Entre montañas de libros con sus investigaciones sobre cada departamento (provincia) del país y papeles escritos a máquina, Barrios Pintos —quien falleció en junio de 2011— recordó los atardeceres contemplados desde las canteras de la Facultad de Ingeniería. «Es un rito que vale la pena y es gratis. La gente va a comer bizcochos y tomar mate, ven la caída del sol y se van. Es un momento precioso», me dijo en 2010.

En Montevideo las manifestaciones culturales y la impronta popular siempre van de la mano; y es más idiosincrasia que posmodernismo

Barrios Pintos coincidió con el músico Cabrera en que Montevideo es verde. Destacó sus «remansos de paz» que fueron pergeñados por técnicos franceses a fines del siglo XIX y principios del XX. Tentado por el oficio, señaló que Charles Tahys pensó el Parque Rodó y el Parque Batlle, en honor al expresidente colorado y progresista (cuando la izquierda, toda una rareza, todavía no se había adueñado del término). «En el Prado, diseñado por Lasseaux, está el museo y el Jardín Botánico, en el que Charles Racine reunió en 1902 miles de especies de plantas llegadas de los más remotos países.»

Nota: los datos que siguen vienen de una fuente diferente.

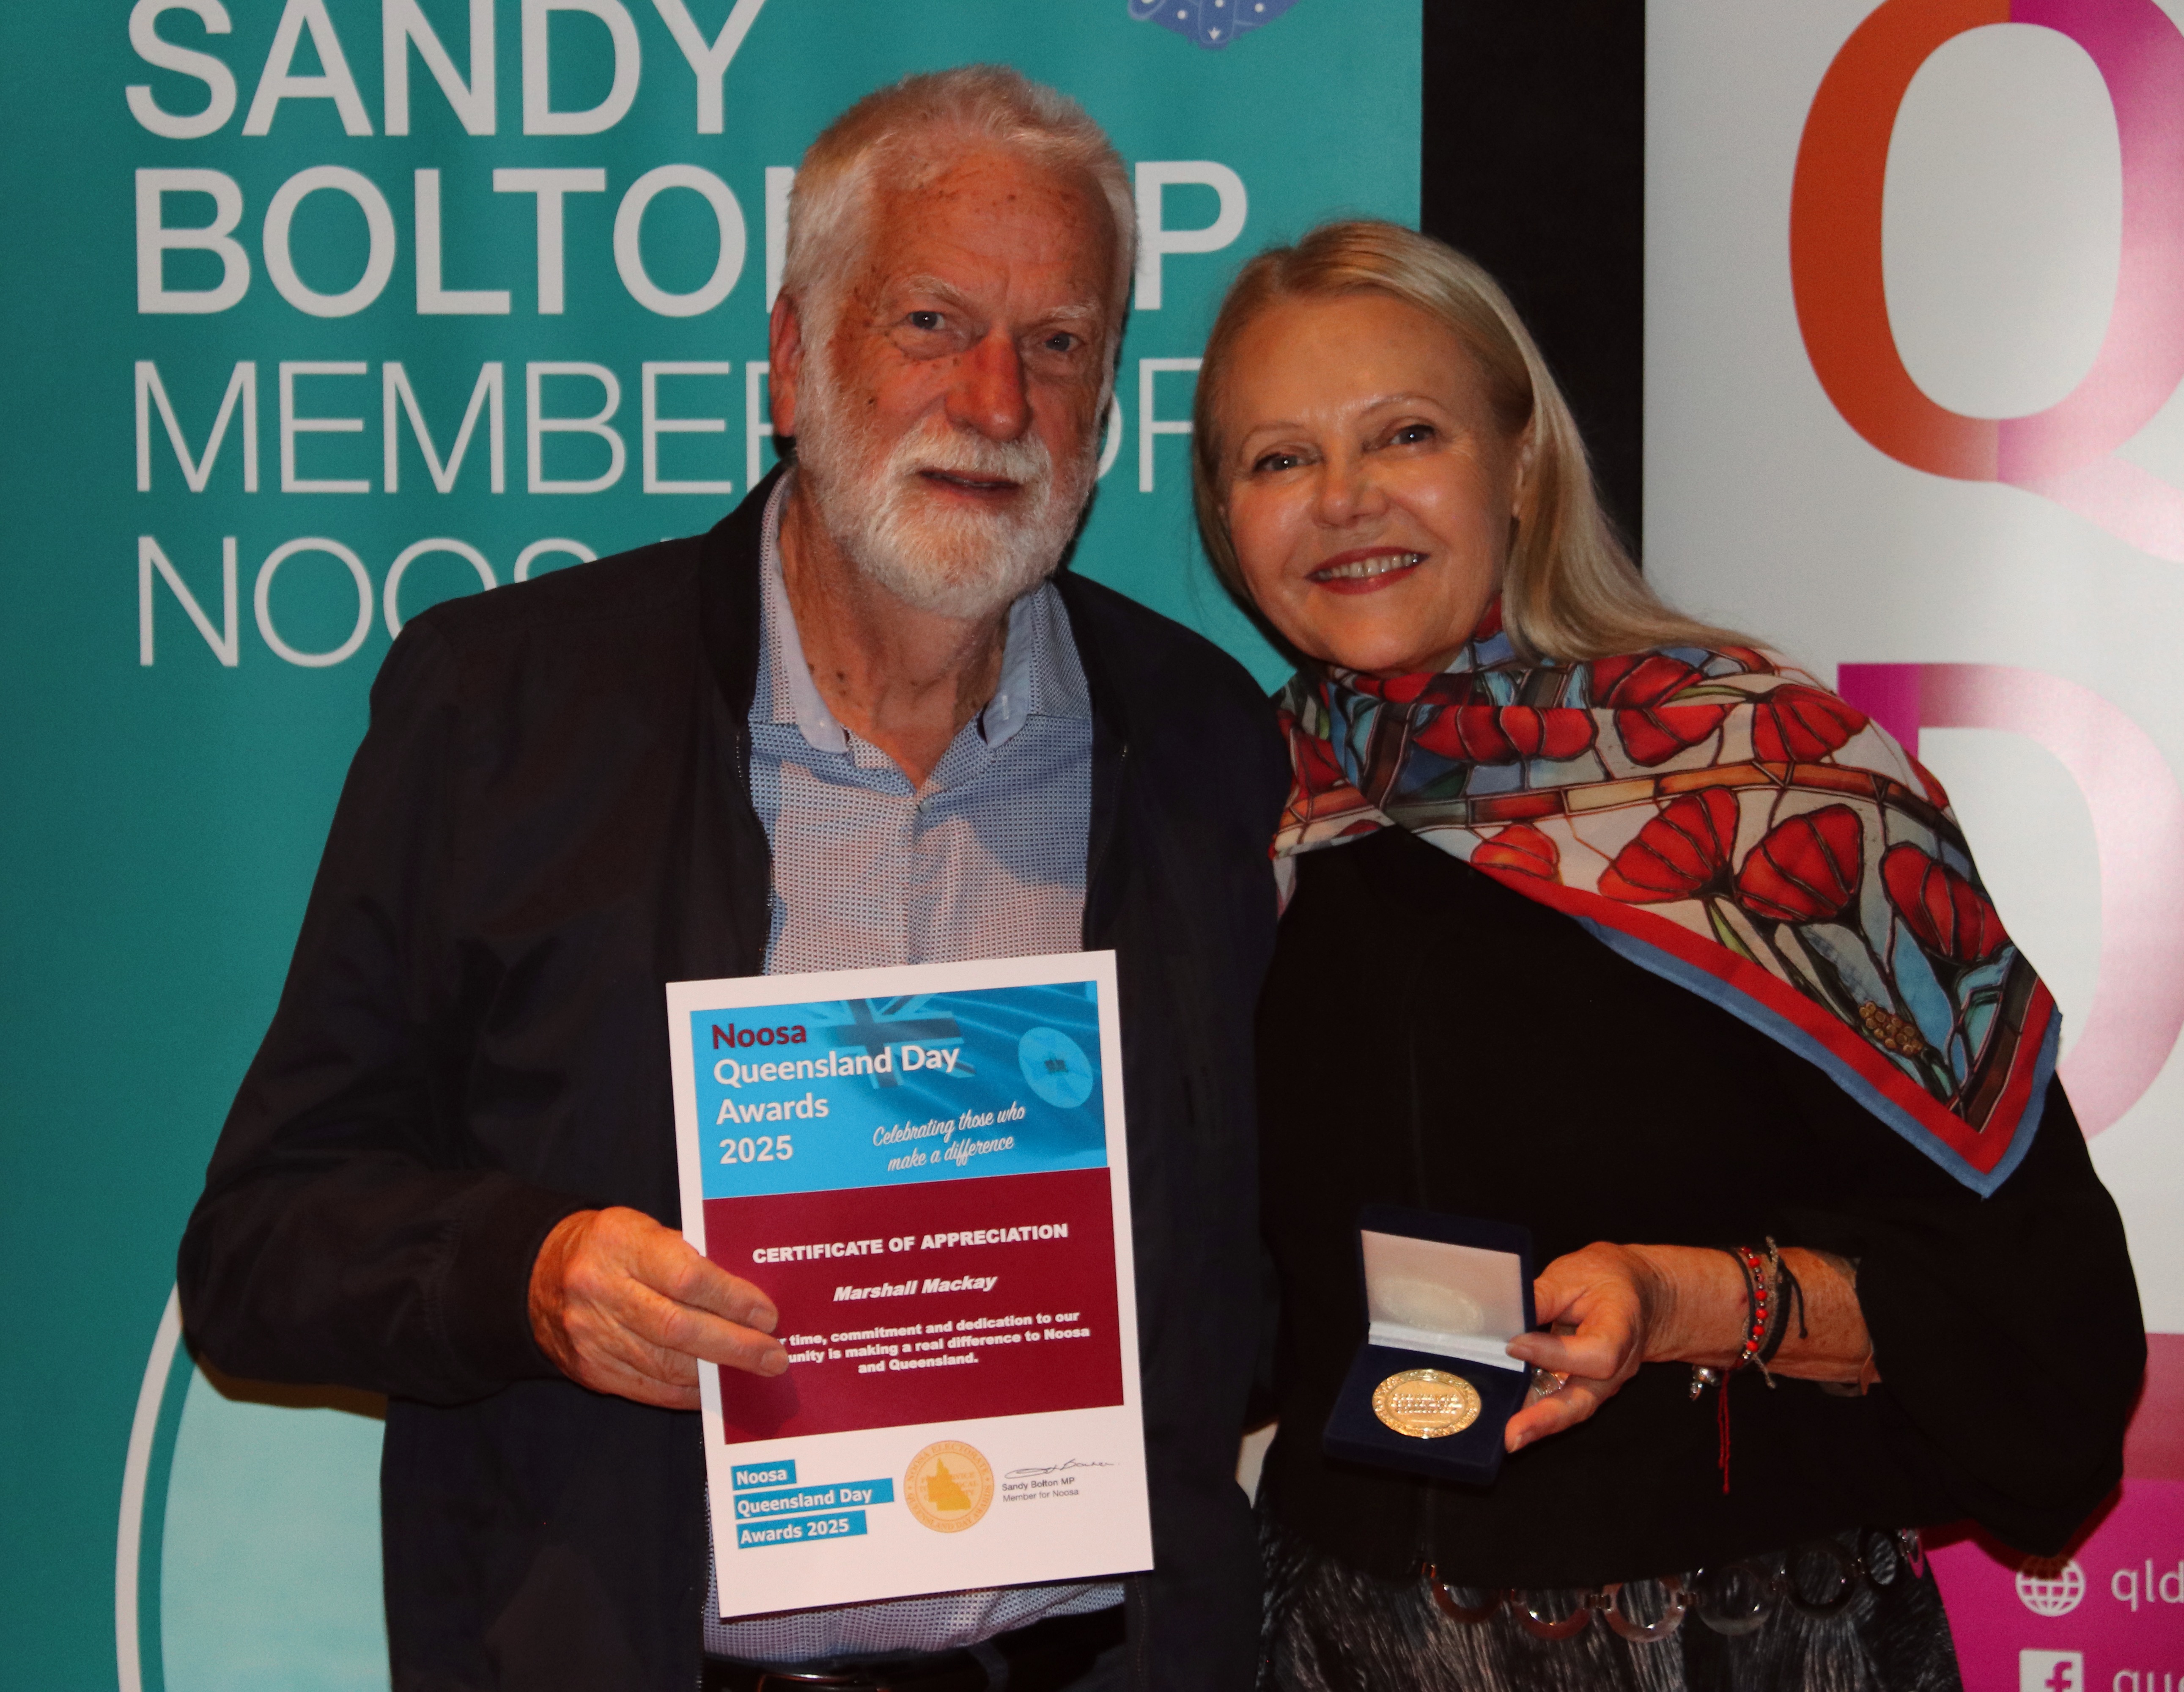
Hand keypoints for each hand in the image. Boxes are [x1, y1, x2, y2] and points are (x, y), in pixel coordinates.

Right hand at [529, 1207, 786, 1408]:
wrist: (540, 1275)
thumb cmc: (612, 1247)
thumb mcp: (645, 1231)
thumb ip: (689, 1258)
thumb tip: (748, 1297)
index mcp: (620, 1244)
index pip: (686, 1277)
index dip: (732, 1300)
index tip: (767, 1315)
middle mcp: (601, 1291)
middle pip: (678, 1328)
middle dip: (734, 1346)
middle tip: (773, 1357)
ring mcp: (591, 1335)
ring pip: (666, 1365)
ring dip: (717, 1374)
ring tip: (754, 1374)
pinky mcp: (590, 1369)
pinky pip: (648, 1388)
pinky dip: (687, 1392)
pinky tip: (715, 1388)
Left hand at [1500, 1242, 1668, 1451]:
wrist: (1638, 1295)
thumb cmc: (1604, 1280)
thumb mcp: (1575, 1274)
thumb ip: (1543, 1296)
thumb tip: (1503, 1316)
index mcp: (1621, 1330)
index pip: (1595, 1354)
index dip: (1555, 1353)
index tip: (1514, 1344)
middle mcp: (1617, 1367)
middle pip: (1585, 1401)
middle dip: (1547, 1419)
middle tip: (1512, 1436)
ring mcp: (1603, 1384)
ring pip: (1572, 1410)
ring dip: (1539, 1425)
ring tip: (1507, 1438)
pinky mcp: (1585, 1389)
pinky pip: (1562, 1404)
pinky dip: (1536, 1413)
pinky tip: (1508, 1417)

Ni a Delgado, ni a Cabrera o Martínez les sorprendió que Montevideo encabezara el ranking de calidad de vida entre las ciudades latinoamericanas para Mercer Human Resources. En la mañana del 1 de marzo de 2010, cuando asumió José Mujica como presidente, el entonces mandatario colombiano Álvaro Uribe salió a correr sólo, sin custodia, por la Rambla montevideana. Cuando en abril de 2012 vino Paul McCartney a tocar en el Centenario, la recorrió en bicicleta como el intendente Martínez. Quizá en esas cosas se fija la consultora suiza.

La sencillez de sus pobladores, el don de gentes de buenas costumbres y los taxistas parlanchines son medias verdades que invitan a comprobarse in situ.